Handling Finances After Graduating College

Handling Finances After College Image.jpgLife on campus is kind of like life in a bubble. Everything you really need is contained within a relatively small space. Housing, dining, and education are all included as part of the package and you’re not required to worry about being able to eat if the month runs out of money. You only need to slum it in the college cafeteria and the rent is typically paid up until the end of term.
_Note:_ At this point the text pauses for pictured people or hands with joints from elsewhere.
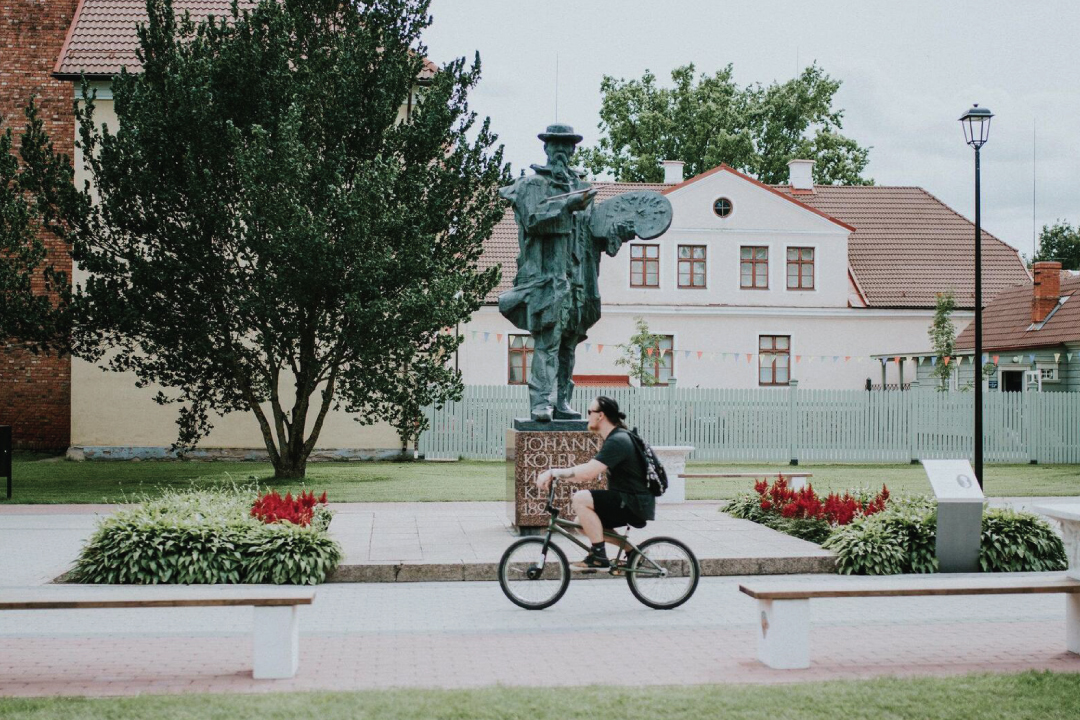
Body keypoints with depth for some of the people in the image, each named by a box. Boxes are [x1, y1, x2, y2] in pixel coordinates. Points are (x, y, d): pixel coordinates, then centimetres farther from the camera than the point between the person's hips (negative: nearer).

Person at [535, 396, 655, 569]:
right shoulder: (615, 439, 15)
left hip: (635, 504, -10)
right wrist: (555, 474, 7)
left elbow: (588, 472, -28)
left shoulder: (617, 441, -18)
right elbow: (591, 471, 17)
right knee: (583, 522, 10)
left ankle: (599, 556, -14)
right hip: (629, 503, 10)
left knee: (580, 499, -20)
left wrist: (552, 472, -20)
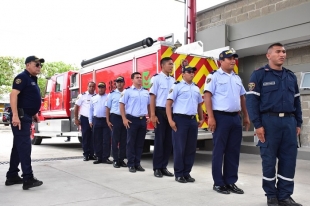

After college, though, life begins to change and handling your finances becomes far more critical. These tips will help you make sure you have enough money for the month and that all your bills are paid on time so that you don’t have to worry about the painful choice between food, phone, or lights.

Establish a Budget
This is one of the first things you need to do upon graduating, getting a job, and preparing to move out on your own. Set a budget that includes vital things, such as:
  • Rent
  • Utilities
  • Mobile phone service
  • Food
  • Entertainment
  • Clothing
  • Vehicle related expenses (don’t forget maintenance, insurance, fuel, etc.)
  • Cable/Internet service
  • Parking
  • Health insurance
  • Savings
  • Giving

These things add up quickly and many of them are often not considered when establishing a budget. Unfortunately, failing to do so can be catastrophic if these numbers are used to justify a major purchase or a higher rent location.

Pay Bills on Pay Day

It’s easy for money to get away from you when you least expect. This is especially the case in a world where it only takes the swipe of a card to pay your bills and buy the next shiny new thing that comes along. Paying essential bills (rent, utilities, car note, credit cards, etc.) on the corresponding pay day means that the money that is spent afterwards isn’t money that was earmarked for these vital expenses.It may not be pleasant to survive the month on ramen noodles and store brand macaroni and cheese, but it’s infinitely better than having your power disconnected.

Establishing this practice early will ensure that you are creating positive spending and credit habits. One or two months of a ramen noodle diet will have you quickly reassessing your budget and spending to look for appropriate changes.

Learn to Live Within Your Means

This is one of the hardest lessons to learn in a consumer driven society. Now, however, is a great time to learn that you don’t need a new iPhone every year.

Even bigger is the lesson that you don’t need the endless data plan either. Chances are that most of your time is spent at home or work. Use your Wi-Fi and cut down your data to a crawl to save big on your mobile service each month. Look for other areas where you can cut costs too.

These savings and life lessons add up fast. They will certainly help you make it through those leaner first years on your own after graduating college with your credit score intact.